Axo, was mich noch etwas wundert: ich kann die Größe vom Popup nicht verändern. Es wäre schön, wenn ich eine Größe festlegen könnte, damit es immer einheitlich breit aussieht.


----------



## Jörg (20. Sep 2005)

hm die Groesse kannst du ja ganz einfach setzen mit setSize(Dimension) oder (besser) setPreferredSize(Dimension).
Leider weiss ich nicht wie sich das verhaelt, da du ja dynamischen Inhalt hast, sprich du brauchst dynamische Groesse -> neu berechnen???


----------



## freez (20. Sep 2005)

setSize habe ich versucht. aber er zeigt es mir nicht so an, wie ich es will. 
Vielleicht sollte ich mit jedem "Füllen" des Menüs die Größe nochmal neu festlegen. Vielleicht wird es automatisch überschrieben, beim Hinzufügen von Inhalt.


Ok, mal ne andere Frage. Das mit dem PopupMenue ist net soooo schön. kann man vielleicht eine JList an ein Textfield ran hängen? Ich kann ja die JList nicht so einfach per add() hinzufügen, das sie ja den Layout entsprechend positioniert wird. Kann ich sie frei schwebend über dem Frame positionieren?
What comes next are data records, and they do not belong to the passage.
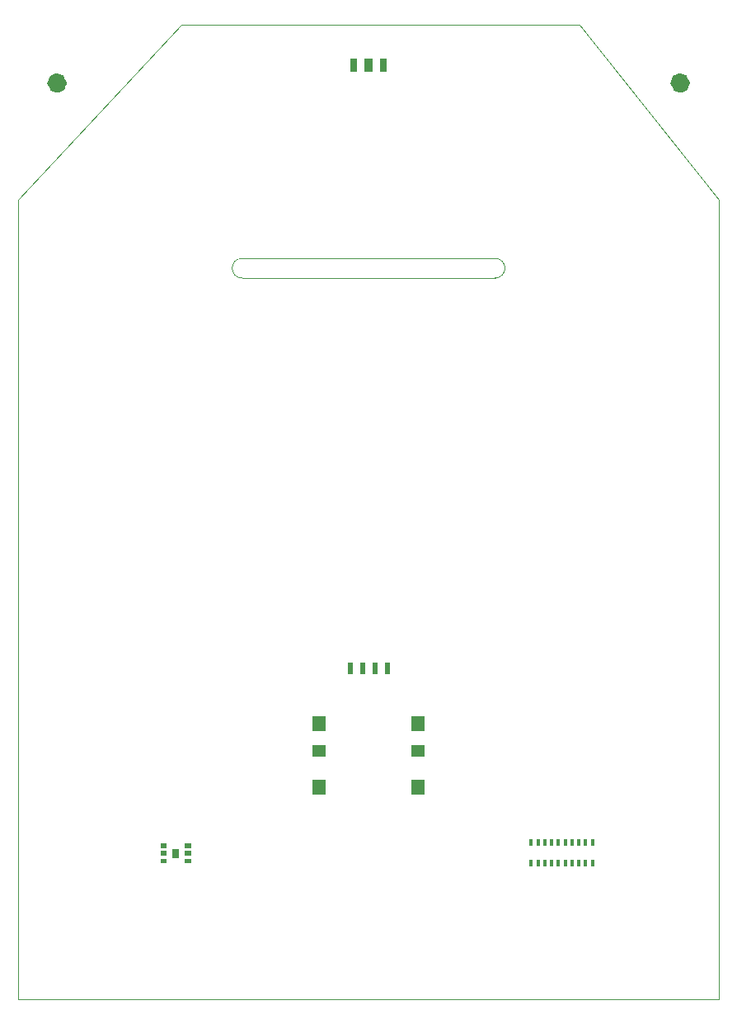
<source format=gbr>
%TF.GenerationSoftware,KiCad,Pcbnew,5.1.10*%
%TF.CreationDate,2021-11-19T14:48:17+01:00*%
%TF.ProjectId,Teebeutel,54656562-6575-4746-956c-2e6b69636164,v0.1*%
%TF.SameCoordinates,Original*%
%TF.FileFunction,Paste,Bot*%
%TF.FilePolarity,Positive*%
%FSLAX46Y46*%
G04 Gerber Fmt 4.6, Leading zero omitted, Abs format (unit mm)*
G04 Created by KiCad (PCBNEW 5.1.10) date 2021-11-19 14:48:17*
%MOMM*%
%LPD*%
G01*
G04 APERTURE LIST*
%ADD10C,1.000000*%
%TA.AperFunction,Profile*%
%ADD11C,0.100000*%
%TD*%
%ADD12C,0.010000*%
%ADD13R,0.500000X1.200000*%
%ADD14R,1.400000X1.500000*%
%ADD15R,1.400000X1.300000*%
%ADD16R,0.800000X1.400000*%
%ADD17R,0.900000X1.400000*%
%ADD18R,0.450000X0.750000*%
G04 APERTURE END LIST*
D10*
X114500000Y-56000000D02*
G75*
G03*
X114500000Y-56000000I-500000J0D01*
G01*
X178500000Y-56000000D02*
G75*
G03*
X178500000Y-56000000I-500000J0D01*
G01*
D11*
X133000000Y-76000000D02*
G75*
G02*
X133000000Y-74000000I0J1000000D01*
G01*
X159000000Y-74000000D02*
G75*
G02*
X159000000Y-76000000I0J-1000000D01*
G01*
X133000000Y-74000000D02*
X159000000Y-74000000D01*
X159000000Y-76000000D02*
X133000000Y-76000000D01*
X126800000Y-50000000D02*
X110000000Y-68000000D01*
X167700000Y-50000000D02*
X182000000Y-68000000D01*
X110000000Y-150000000D02*
X182000000Y-150000000D01*
X126800000Y-50000000D02*
X167700000Y-50000000D01*
X110000000Y-150000000D02*
X110000000Y-68000000D01*
X182000000Y-68000000D02*
X182000000Y-150000000D01*
D12*
%TO.C,U12*%
G36*
X125850000Y-135425000D02*
G01*
X126450000Y-135425000D01*
X126450000Y-134575000D01*
X125850000Y-134575000D01*
X125850000Y-135425000D01*
G37*
X125850000Y-135425000D02*
X126450000Y-135425000D01*
X126450000Y-134575000D01*
X125850000Y-134575000D01*
X125850000Y-135425000D01*
G36*
X127125000Y-134400000D02*
G01*
X127675000Y-134400000D01*
X127675000Y-134000000D01*
X127125000Y-134000000D01*
X127125000Y-134400000D01*
G37*
X127125000Y-134400000D02*
X127675000Y-134400000D01*
X127675000Y-134000000D01*
X127125000Y-134000000D01*
X127125000Y-134400000D01*
G36*
X127125000Y-135200000D02*
G01*
X127675000Y-135200000D01*
X127675000Y-134800000D01*
X127125000Y-134800000D01*
X127125000Y-135200000D01*
G37*
X127125000Y-135200000D02*
X127675000Y-135200000D01*
X127675000Y-134800000D01*
X127125000Y-134800000D01*
X127125000Y-135200000D01*
G36*
X127125000Y-136000000D02*
G01*
X127675000Y-136000000D01*
X127675000Y-135600000D01*
X127125000Y-135600000D01*
X127125000Y-136000000D01*
G37*
X127125000Y-136000000D02*
X127675000Y-136000000D01*
X127675000Y-135600000D01*
X127125000Y-135600000D01*
X127125000Y-136000000D01*
G36*
X124625000Y-134400000D02*
G01*
X125175000Y-134400000D01*
X125175000Y-134000000D01*
X124625000Y-134000000D01*
X124625000Y-134400000D01*
G37*
X124625000Y-134400000D02*
X125175000Y-134400000D01*
X125175000Y-134000000D01*
X124625000Y-134000000D01*
X124625000Y-134400000D01*
G36*
X124625000Y-135200000D02*
G01*
X125175000Y-135200000D01*
X125175000Y-134800000D01*
X124625000Y-134800000D01*
X124625000Y-135200000D01*
G37*
X124625000Y-135200000D02*
X125175000Y-135200000D01*
X125175000Y-134800000D01*
X124625000Y-134800000D01*
X124625000Y-135200000D01*
G36*
X124625000Y-136000000D02*
G01*
X125175000Y-136000000D01*
X125175000Y-135600000D01*
X124625000Y-135600000D01*
X124625000Y-136000000D01*
G37*
X124625000Y-136000000D02*
X125175000Y-136000000D01*
X125175000Y-135600000D01*
X124625000Y-135600000D01*
X124625000Y-136000000D01*
%TD*%
D13*
%TO.C,U7*%
X147905000Y-116065000D03*
X146635000Y-116065000D03*
X145365000Y-116065000D03*
X144095000Y-116065000D03*
%TD*%
D14*
%TO.C,SW1*%
X151100000Y-121750000D03*
X151100000Y-128250000D03*
D15*
X151100000Y-124550000D03*
D14*
X140900000Y-121750000D03*
D15*
X140900000Y-124550000D03*
D14*
X140900000Y-128250000D03*
%TD*%
D16*
%TO.C,D18*%
X147500000Y-54200000D03*
X144500000Y-54200000D03*
D17*
X146000000Y-54200000D03*
%TD*%
D18*
%TO.C,U6*%
X169000000Y-136050000D03*
X168300000Y-136050000D03*
X167600000Y-136050000D03*
X166900000Y-136050000D03*
X166200000Y-136050000D03*
X165500000Y-136050000D03*
X164800000Y-136050000D03*
X164100000Y-136050000D03*
X162700000Y-136050000D03*
X163400000Y-136050000D03*
X166200000Y-133950000D03*
X169000000Y-133950000D03*
X165500000Y-133950000D03*
X167600000Y-133950000D03*
X163400000Y-133950000D03*
X166900000Y-133950000D03*
X162700000Y-133950000D03*
X164100000Y-133950000D03*
X168300000Y-133950000D03*
X164800000Y-133950000D03*
%TD*%
M02*

</source>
Und wenn ich grad bei so vielen Fragen bin. Hat jemand eine deutsche Buchempfehlung, für das GUI von Java? Speziell für solche Fälle, wie mein Problem jetzt. Und wie man z.B. komplett neue Elemente erstellen kann. Was einfach tiefer geht, als das benutzen, der vorhandenen Elemente.


----------



## Jörg (20. Sep 2005)

> deutsche Buchempfehlung


nöö, alles was ich kenne ist Englisch!

das mit der JList weiß ich nicht, aber da kommst du ja langsam in die richtung JComboBox, vielleicht kuckst dir da mal die sourcen an ...


----------



## Jörg (24. Sep 2005)

what's up comrade? Kein Lust mehr??

Hab das ganze mal von der anderen Seite aus probiert (JComboBox)
allerdings weiss ich nicht wie sich das mit dem LaF vertraegt,
musste einige Methoden bzgl UI ueberschreiben, damit ich den
Button wegkrieg ...
Leider hab ich jetzt noch das Problem, dass sich das Textfeld von 
verschiedenen Handlern aus aendert, da war deine Loesung 
einfacher ....


----------